本当はそれぞれの教室に百科事典を置くべき。
・この学び方は3歳から8歳までが限界。なぜなら、この年齢はものを考える過程を純粋に楽しめるから。高学年なんてもう「めんどくさい」で終わってしまう。調べ学習はもっと小さいころからやるべき。1年生1学期に百科事典の引き方を覚えさせる。1年生12月から調べ学習はできる。
・言葉を丁寧に扱っていくこと。だからこそ、図書室・図書館が重要になってくる。


・要素「文字」「本」「情報」「図書館」「司書」
・「本」 本から理解することは難しいこと。だから講演会などで話してもらえると理解しやすい。本は、その7割の内容を事前に知っていると読めるが、それ以上知らない内容だと読めない。
・「本=小説」ではない。そもそも、NDCの分類で考えると、9が小説などの「空想系」であり、1〜8はすべて「リアル系」で事実にもとづいた話。本を読むことは物語を読むことだという指導は違う。(あと、理解力・・・男の子が理解できることなら女の子もたいてい理解できている。男の子が理解できているかを見て!)
・文字ができたとたんに歴史ができ、文字ができたとたんにそれを読む知識が必要になり「教師」が生まれた。
・「図書館」 5つの機能「収集」「保管」「分類」「研究」「還元」学校図書館公共図書館はそもそもこれらのためにできた。
・「司書」はプロ。教師に図書室・図書館運営は無理です。
・貸し出し冊数を制限するのはなぜ?
・なぜそのルールがある?できたときは意味があっても、今そのルールは意味がある?機能している?
・そもそも、子どもはリアル系の本(図鑑とか)が好きなのに、なぜかそういう本は禁帯出になっている。もっと貸せばいいじゃん。好きなだけ貸せばいいじゃん。大人の都合?子どもの都合?何のため?誰のため?

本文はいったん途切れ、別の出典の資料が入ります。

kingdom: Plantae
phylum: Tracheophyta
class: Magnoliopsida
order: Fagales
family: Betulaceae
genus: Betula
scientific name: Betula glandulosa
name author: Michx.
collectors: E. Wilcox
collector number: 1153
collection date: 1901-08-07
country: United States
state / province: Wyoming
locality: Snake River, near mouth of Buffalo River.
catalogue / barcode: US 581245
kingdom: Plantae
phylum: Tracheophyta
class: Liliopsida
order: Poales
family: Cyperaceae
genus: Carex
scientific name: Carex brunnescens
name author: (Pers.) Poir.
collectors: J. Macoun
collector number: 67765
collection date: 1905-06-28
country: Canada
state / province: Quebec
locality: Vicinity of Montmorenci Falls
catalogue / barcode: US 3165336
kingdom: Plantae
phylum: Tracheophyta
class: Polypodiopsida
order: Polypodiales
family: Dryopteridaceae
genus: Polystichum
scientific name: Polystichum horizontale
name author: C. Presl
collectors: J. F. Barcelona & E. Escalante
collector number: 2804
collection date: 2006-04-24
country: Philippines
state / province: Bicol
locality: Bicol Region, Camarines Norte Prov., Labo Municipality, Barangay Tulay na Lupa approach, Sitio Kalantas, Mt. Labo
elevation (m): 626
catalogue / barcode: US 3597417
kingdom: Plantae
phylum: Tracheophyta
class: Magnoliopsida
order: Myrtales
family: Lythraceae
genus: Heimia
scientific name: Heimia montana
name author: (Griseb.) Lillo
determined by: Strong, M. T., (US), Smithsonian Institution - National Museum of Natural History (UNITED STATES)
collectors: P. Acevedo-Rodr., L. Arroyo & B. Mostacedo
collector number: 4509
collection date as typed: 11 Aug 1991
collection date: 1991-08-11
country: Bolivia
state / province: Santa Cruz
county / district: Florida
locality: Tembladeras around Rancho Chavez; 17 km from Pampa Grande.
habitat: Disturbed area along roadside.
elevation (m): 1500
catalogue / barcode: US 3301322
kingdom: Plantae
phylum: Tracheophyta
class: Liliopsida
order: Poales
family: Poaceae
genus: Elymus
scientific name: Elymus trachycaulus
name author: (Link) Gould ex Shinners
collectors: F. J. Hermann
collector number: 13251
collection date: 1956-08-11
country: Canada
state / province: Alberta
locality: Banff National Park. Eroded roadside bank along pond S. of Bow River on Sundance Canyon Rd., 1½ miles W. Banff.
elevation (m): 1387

・先生はプロですよね。じゃあ自分が教えていることについて詳しく知っていますか?「調べ学習やってきなさい」と言うけど、それがどれだけ大変かわかりますか?読書感想文だって、本当は10分で教えられる。でもそもそも理解していないと教えられるわけなんてない。書き方やり方が分からないのに、「やってきなさい」はやめてください。
・文化・プレートの話。20代から50代はヤングアダルト世代という一つのプレートに乗っている。「ハリーポッター」「ダレンシャン」とかは、そもそもこのプレートの人たちが作り、その人たちが楽しむもの。ファンタジーを楽しめるのはそのプレートの人たちまでで、今の子どもで楽しめる子は一部の子。
・今の若い子はドラゴンボール嫌いだよ。あれは努力しなきゃいけないから。だからワンピースは流行る。実を食べれば一気に強くなれるから、楽。今のワンピース世代は30代(納得?)。
・50・60代以上はまた別のプレートに乗っている。小説物語じゃないと本じゃない!なんて言ってませんか?
・これからの教員は要注意。ヤングアダルト世代(20〜55歳くらい)のプレートは、みんな価値観が同じで、その世代の人たちだけになってしまう。価値観が多様にならないと、自分がやっていることを正しいと思い込んでしまう。教員は特に思い込みやすい。
・今の小中学生は「ボカロ小説」の世代。ボカロ小説知ってる?
・要するに、年代によって文化プレートが異なっている。それは、基本的な教養が違うから。自分たちが子どものころの読み物を平気で読ませてないか?それは、僕らが江戸時代の本を読むことと一緒。文化が違うんだから、(7割理解できないんだから)すらすら読めるわけがない。じゃあどうすればいいかというと、教養を与え、読み方を教えないといけない。



う〜まだ大切なことがたくさんありましたが、とりあえずここらへんで許してください。
(間違いある可能性がたくさん!なので、訂正あれば教えてください。ここのコメント欄にぜひ!)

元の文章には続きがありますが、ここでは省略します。